Pourtant, l’audiovisuel français a déjà vu naître plusieurs émissions 100 % féminines. « Frou-frou », portée par Christine Bravo ouvre le bal de 1992 à 1994. En non-mixité, elle échange avec ses chroniqueuses autour de sujets mode, conso, sexo, pompées sur la presse féminine. « Les téléspectatrices se reconnaissaient dans ces femmes complices et pas rivales. Il y avait une grosse, une vieille, deux jolies filles, une bourgeoise catho… qui riaient ensemble », confiera l’animatrice à Télérama pour les 20 ans de l’émission. Mais l’émission est produite par un homme, Thierry Ardisson. Tout comme « Le Grand 8 », un talk-show de débat diffusé sur D8 entre 2012 et 2016 où seules des femmes participent mais où des hommes tirent les ficelles côté production.
Tant à la direction de Téva qu’à la production de Piquantes !, pas un seul homme ne met son grain de sel dans les rouages de cette machine désormais bien huilée, si ce n’est parmi les équipes techniques. « C’est une émission cohérente entre la façade et ce qu’il se passe à l’intérieur », se réjouit Nicole Ferroni. Si elle n’est pas pour une sélection des membres de son équipe uniquement pour leur genre, elle est ravie que le programme ne soit pas la façade d’un homme décisionnaire surfant sur la vague porteuse du féminisme, très en vogue.
« Une poche de discrimination positive »
L’émission bénéficie d’un certain écho sur les réseaux sociaux mais est d’habitude cloîtrée sur une chaîne payante en seconde partie de soirée. Selon l’animatrice, cet horaire garantit la liberté dont jouissent les humoristes en plateau. « S’il faut être à la marge pour être libre, je préfère être à la marge », martèle-t-elle.
Car l’émission elle-même représente une marge des grilles des programmes de télévision. Nicole Ferroni reconnaît que le côté 100 % féminin peut paraître sectaire mais elle y voit plutôt une « poche de discrimination positive » dans des médias toujours majoritairement masculins. En 2022 le temps de parole des femmes à la télé 36 % selon l’Arcom. Là où personne ne serait choqué de voir uniquement des hommes pour décrypter un match de football, elle ne comprend pas que le casting de Piquantes ! puisse déranger. D'autant que les hommes ne sont pas totalement exclus puisque des invités masculins foulent ponctuellement le plateau.

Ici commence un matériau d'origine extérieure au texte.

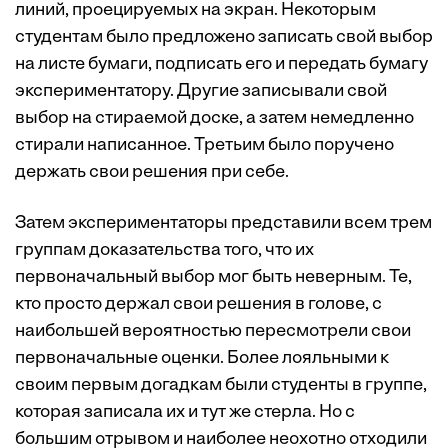
линий, проецируемых на экран. Некоторым
студентам было предложено записать свой выбор
на листе бумаги, подписать его и передать бумагу
экспериментатору. Другие записывали свой
выбор на стираемой доске, а затем немедленно
стирали написанное. Третьим было поручено
держать свои решения при себе.
Затем экспериментаторы представили всем трем
группам доказательства того, что их
первоначальный выбор мог быть неверным. Те,
кто просто держал свои решения в голове, с
наибольшей вероятностью пересмотрели свои
первоначальные оценки. Более лояльными к
своим первым догадкам были студенты в группе,
которая записала их и тут же стерла. Но с
большим отрывом и наиболее неохотно отходили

L’émission mérite-t-elle malgré tout plus de visibilité ? « Pour l’instant on se dit sans doute que ça va déplaire, que ça va faire des vagues, on va encore dire que c’est le "wokisme"… », balance Florence Mendez. En attendant, la production assure que la chaîne Téva ne laisserait pas partir son « bébé », même sur une autre chaîne du groupe M6. Si une quatrième saison de l’émission n’est pas encore garantie, les équipes envisagent déjà des pistes d’évolutions avec des tournages délocalisés au cœur d’événements importants sur le droit des femmes.
Des réflexes à chambouler
A quelques minutes du début de l’enregistrement, plusieurs visages du programme manquent encore à l’appel, la faute au maquillage et à la coiffure qui s’éternisent. Car on le sait peu mais à la télévision, les intervenantes féminines sont toujours convoquées avant leurs homologues masculins.
« Au départ, j’ai eu une discussion avec la prod' qui voulait absolument que je porte des talons alors que c’était hors de question pour moi », raconte Nicole Ferroni. Au fil des tractations elle est parvenue à imposer ses baskets. « On a des réflexes qui sont un peu chamboulés », reconnaît Nathanaele Sisso. Preuve que même entre femmes, il y a encore du chemin à faire pour plus de liberté pour les femmes à la télé.